Incredibly, it was written in bold and exquisitely styled fonts in four languages across the front cover. In English it read, The Millennium of Hungary and National Exhibition. The same words were rendered in Hungarian, French and German. I immediately opened the book and entered another world. Suddenly, it was 1896 all over again. That was when the thousand year anniversary of the coming of the Hungarians into the Carpathian Basin was celebrated in Budapest’s City Park (Varosliget) with an exhibition of breathtaking scope and scale covering the lands, people and structures that made the Kingdom of Hungary unique.

A Portal to the Past Present & Future - maion gate to the 1896 Millennium Celebration in Budapest

A Portal to the Past Present & Future – Main gate to the 1896 Millennium Celebration in Budapest

Photo SynthesisAn Insatiable Addiction
After opening the book and flipping through a few pages, I had the same feeling that I imagine an addict gets every time they begin to stick a needle in their arm. My appetite for Historic Hungary became instantaneously insatiable as I flipped through the pages. Large photos, some of which were spread across two pages, transported me backwards by over a century. Here was the largest city and de facto capital of Transylvania, Koloszvar, shown in a panoramic view. I had never seen the city this way, long before modernity had coated its surroundings with development. From this late 19th century vantage point I could make out one of the most enduring artifacts bequeathed to future generations by the Saxons, the Gothic inspired greatness of St. Michael’s Church. I had stood in the church’s shadow a year earlier. Now with the help of this photograph I could look back at both the 19th century and myself. In any photo that captures our interest, we always see something of ourselves. Even if it is just a glimpse, memorable photos have a way of drawing us in and making us part of more than the scenery. We find ourselves on the inside looking outward, a reflection in reverse.

One of the more entrancing photos in the book showed Kazan Pass in the Iron Gates area of the Danube. Despite the spectacular subject matter, this photo evoked an abiding sadness within me. During the latter half of the 20th century, this natural wonder was submerged beneath a reservoir. The urge to harness nature for industrial strength usage effectively drowned much of the Iron Gates in a watery grave. Today, the mighty Danube scarcely flows at all through the area, an exceedingly poor representation of the river that once raged through that spectacular defile.
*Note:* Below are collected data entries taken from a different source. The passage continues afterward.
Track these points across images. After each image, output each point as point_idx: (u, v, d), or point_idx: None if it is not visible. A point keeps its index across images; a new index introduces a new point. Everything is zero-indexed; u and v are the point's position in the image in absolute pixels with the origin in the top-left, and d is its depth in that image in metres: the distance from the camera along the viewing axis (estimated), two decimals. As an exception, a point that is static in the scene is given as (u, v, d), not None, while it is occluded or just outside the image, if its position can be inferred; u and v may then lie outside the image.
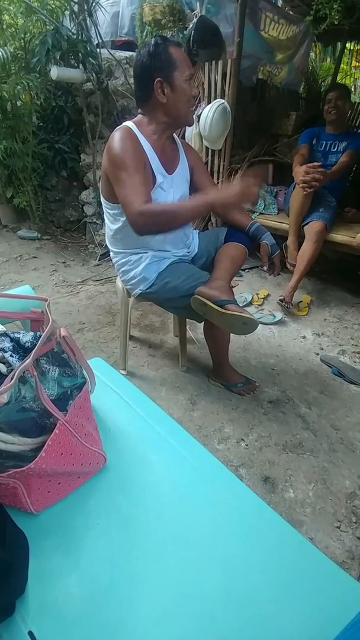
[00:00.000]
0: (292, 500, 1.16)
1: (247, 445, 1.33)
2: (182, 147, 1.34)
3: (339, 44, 3.58)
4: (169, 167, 1.26)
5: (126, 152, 1.12)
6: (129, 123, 1.21)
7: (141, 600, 0.53)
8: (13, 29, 2.59)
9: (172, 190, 1.26)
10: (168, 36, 2.35)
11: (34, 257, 2.77)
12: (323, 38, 3.38)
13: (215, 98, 2.39)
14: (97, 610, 0.52)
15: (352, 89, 6.05)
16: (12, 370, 0.57)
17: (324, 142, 2.32)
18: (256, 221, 1.38)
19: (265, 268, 1.37)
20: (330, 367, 1.73)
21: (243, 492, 0.69)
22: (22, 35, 2.54)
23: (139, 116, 1.23)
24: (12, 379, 0.53)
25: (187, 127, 2.50)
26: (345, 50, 3.77)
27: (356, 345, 1.89)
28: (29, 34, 2.55)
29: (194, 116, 2.43)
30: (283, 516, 1.00)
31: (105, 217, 1.34)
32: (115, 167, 1.13)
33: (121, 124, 1.22)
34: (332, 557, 0.97)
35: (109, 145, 1.15)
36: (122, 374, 1.56)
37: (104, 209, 1.31)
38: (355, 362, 1.78)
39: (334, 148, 2.30)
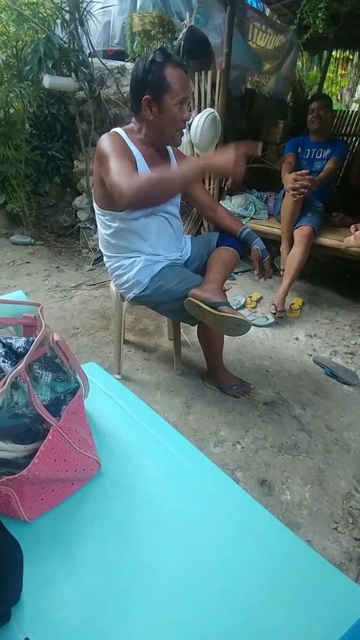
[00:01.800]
0: (288, 503, 1.16)
1: (243, 448, 1.33)
2: (174, 154, 1.36)
3: (325, 52, 3.66)
4: None
5: (112, 146, 1.12)
6: (118, 129, 1.22)
7: (136, 607, 0.52)
8: (5, 37, 2.61)
9: None
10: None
11: (27, 262, 2.75)
12: (309, 47, 3.43)
13: (205, 107, 2.43)
14: (92, 616, 0.51)
15: (339, 97, 6.18)
16: (4, 376, 0.56)
17: (309, 150, 2.38)
18: (247, 226, 1.41)
19: (256, 272, 1.40)
20: (323, 367, 1.74)
21: (240, 495, 0.69)
22: (15, 44, 2.56)
23: (131, 124, 1.26)
24: (4, 384, 0.52)
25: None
26: (332, 59, 3.83)
27: (348, 346, 1.91)
28: (20, 42, 2.57)
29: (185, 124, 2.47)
30: (280, 519, 1.00)
31: (97, 223, 1.34)
32: (102, 160, 1.12)
33: None
34: (329, 559, 0.97)
35: (97, 147, 1.16)
36: (117, 379, 1.55)
37: (96, 215, 1.32)
38: (347, 362, 1.80)
39: (318, 155, 2.36)
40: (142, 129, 1.22)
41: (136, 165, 1.18)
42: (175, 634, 0.50)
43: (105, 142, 1.14)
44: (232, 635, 0.51)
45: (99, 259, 2.67)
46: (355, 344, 1.93)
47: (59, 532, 0.61)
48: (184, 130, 2.47)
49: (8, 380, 0.52)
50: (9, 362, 0.60)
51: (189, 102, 1.20)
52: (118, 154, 1.10)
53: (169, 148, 1.35)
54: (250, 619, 0.52)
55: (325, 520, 1.11)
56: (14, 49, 2.57)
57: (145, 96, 1.12)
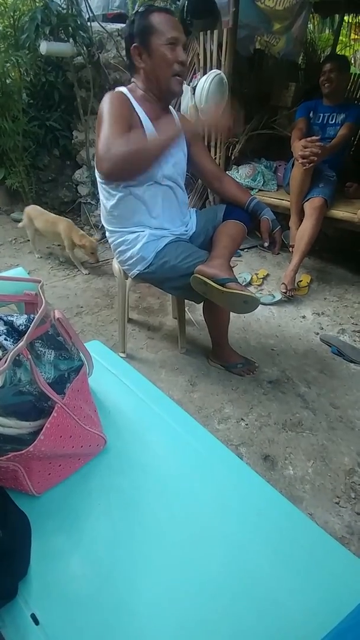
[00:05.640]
0: (291, 477, 1.17)
1: (247, 424, 1.34)
2: (179, 119, 1.29)
3: (337, 16, 3.47)
4: None
5: (112, 108, 1.09)
6: (122, 88, 1.18)
7: (143, 580, 0.53)
8: (2, 8, 2.54)
9: (166, 160, 1.22)
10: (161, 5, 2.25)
11: (29, 240, 2.71)
12: (321, 9, 3.29)
13: (211, 68, 2.29)
14: (99, 590, 0.52)
15: (352, 61, 5.82)
16: (6, 353, 0.55)
17: (322, 115, 2.25)
18: (255, 197, 1.35)
19: (266, 244, 1.35)
20: (330, 346, 1.72)
21: (243, 470, 0.69)
22: (12, 14, 2.49)
23: (132, 84, 1.21)
24: (5, 362, 0.52)
25: (182, 99, 2.40)
26: (344, 23, 3.69)
27: (356, 324, 1.88)
28: (18, 11, 2.51)
29: (189, 87, 2.33)
30: (283, 493, 1.02)
31: (100, 195, 1.29)
32: (98, 123, 1.09)
33: None
34: (331, 533, 0.99)
35: (99, 107, 1.12)
36: (122, 357, 1.55)
37: (99, 185, 1.27)
38: (355, 341, 1.77)
39: (331, 120, 2.23)
40: (141, 84, 1.17)
41: (141, 123, 1.15)
42: (180, 605, 0.51)
43: (106, 102, 1.10)
44: (235, 606, 0.51)
45: (102, 237, 2.62)
46: (363, 321, 1.91)
47: (67, 505, 0.62)
48: (188, 94, 2.35)
49: (9, 357, 0.51)
50: (11, 340, 0.59)
51: (185, 44, 1.14)
52: (113, 118, 1.06)
53: (174, 113, 1.29)
54: (254, 591, 0.53)
55: (327, 494, 1.13)
56: (11, 18, 2.51)
57: (134, 44, 1.11)
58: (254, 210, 1.32)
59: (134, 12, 1.13)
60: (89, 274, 2.30)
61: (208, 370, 1.58)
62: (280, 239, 1.36)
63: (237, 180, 2.37)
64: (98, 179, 1.25)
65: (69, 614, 0.49)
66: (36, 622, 0.47)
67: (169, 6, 2.41)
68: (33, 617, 0.48)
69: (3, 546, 0.50)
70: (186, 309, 1.73)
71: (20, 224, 2.43)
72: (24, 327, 0.60)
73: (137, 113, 1.14)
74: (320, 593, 0.53)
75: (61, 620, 0.49)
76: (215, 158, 2.52)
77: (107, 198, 1.26)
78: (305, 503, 1.10)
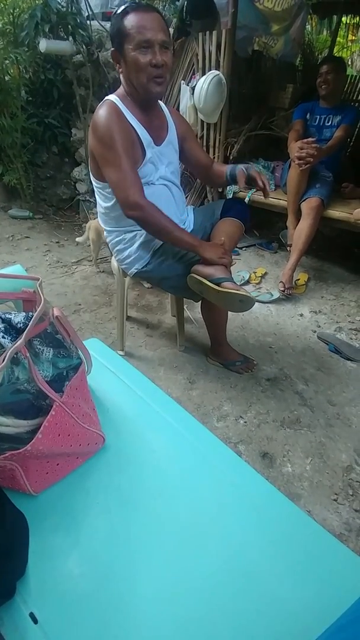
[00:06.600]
0: (290, 475, 1.18)
1: (245, 422, 1.34)
2: (171, 115, 1.28)
3: (334, 17, 3.49)
4: (157, 138, 1.21)
5: (113, 130, 1.07)
6: (112, 97, 1.15)
7: (142, 578, 0.53)
8: (2, 5, 2.53)
9: (160, 162, 1.22)
10: (159, 6, 2.25)
11: (27, 237, 2.70)
12: (319, 11, 3.29)
13: (209, 69, 2.29)
14: (98, 589, 0.52)
15: (349, 62, 5.83)
16: (4, 351, 0.55)
17: (318, 117, 2.26)
18: (231, 165, 1.31)
19: (242, 186, 1.24)
20: (327, 344, 1.73)
21: (242, 468, 0.69)
22: (11, 11, 2.49)
23: (121, 87, 1.18)
24: (3, 360, 0.51)
25: (181, 99, 2.40)
26: (342, 24, 3.69)
27: (353, 322, 1.89)
28: (18, 9, 2.51)
29: (188, 88, 2.33)
30: (281, 490, 1.02)
31: (96, 196, 1.29)
32: (103, 146, 1.08)
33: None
34: (329, 530, 0.99)
35: (94, 123, 1.10)
36: (120, 355, 1.55)
37: (95, 188, 1.26)
38: (351, 338, 1.78)
39: (328, 122, 2.25)
40: (126, 87, 1.15)
41: (139, 137, 1.14)
42: (179, 602, 0.51)
43: (103, 120, 1.08)
44: (235, 603, 0.52)
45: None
46: (360, 320, 1.91)
47: (65, 504, 0.61)
48: (187, 94, 2.34)
49: (7, 356, 0.51)
50: (9, 338, 0.59)
51: (165, 42, 1.04)
52: (121, 145, 1.06)
53: (165, 109, 1.27)
54: (253, 587, 0.53)
55: (325, 491, 1.14)
56: (11, 15, 2.51)
57: (112, 50, 1.09)
58: (233, 175, 1.27)
59: (113, 13, 1.06)
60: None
61: (207, 368, 1.58)
62: (257, 174, 1.22)
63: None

While Hungarians wish to the point of desperation that this area was still part of their nation, I looked forward to something much more inevitable, albeit hundreds of years into the future, when the dam that had drowned the Iron Gates gave way. Then the river would freely flow once again. Sadly, I would not live long enough to see it. That thought did not stop me from dreaming. The book, with one stunning photo after another, stimulated my imagination.

Historicism at the Millennium Exhibition - Ignac Alpar's Recreation of Vadjahunyad Castle in the Varosliget (City Park)

Historicism at the Millennium Exhibition – Ignac Alpar’s Recreation of Vadjahunyad Castle in the Varosliget (City Park)

Frozen in Time  – An Album of Photographic Evidence
Many of the photos showed places that were unfamiliar to me. These included buildings, natural landscapes, castles, churches and ruins that were in the old pre-World War I Kingdom of Hungary, but now could only be found by crossing into the nations that swallowed them up during the post-World War I peace process. I had never seen so much tangible evidence of the beauty, history and geography of Historic Hungary until I cracked open this book. The Millennium of Hungary National Exhibition was an album filled with photographic artifacts. Most of the places still exist, but they have been irreparably altered by modernity. One hundred and twenty years does not seem like that long ago, until you see compelling evidence of just how much has changed. The Hungary shown in this book really was history.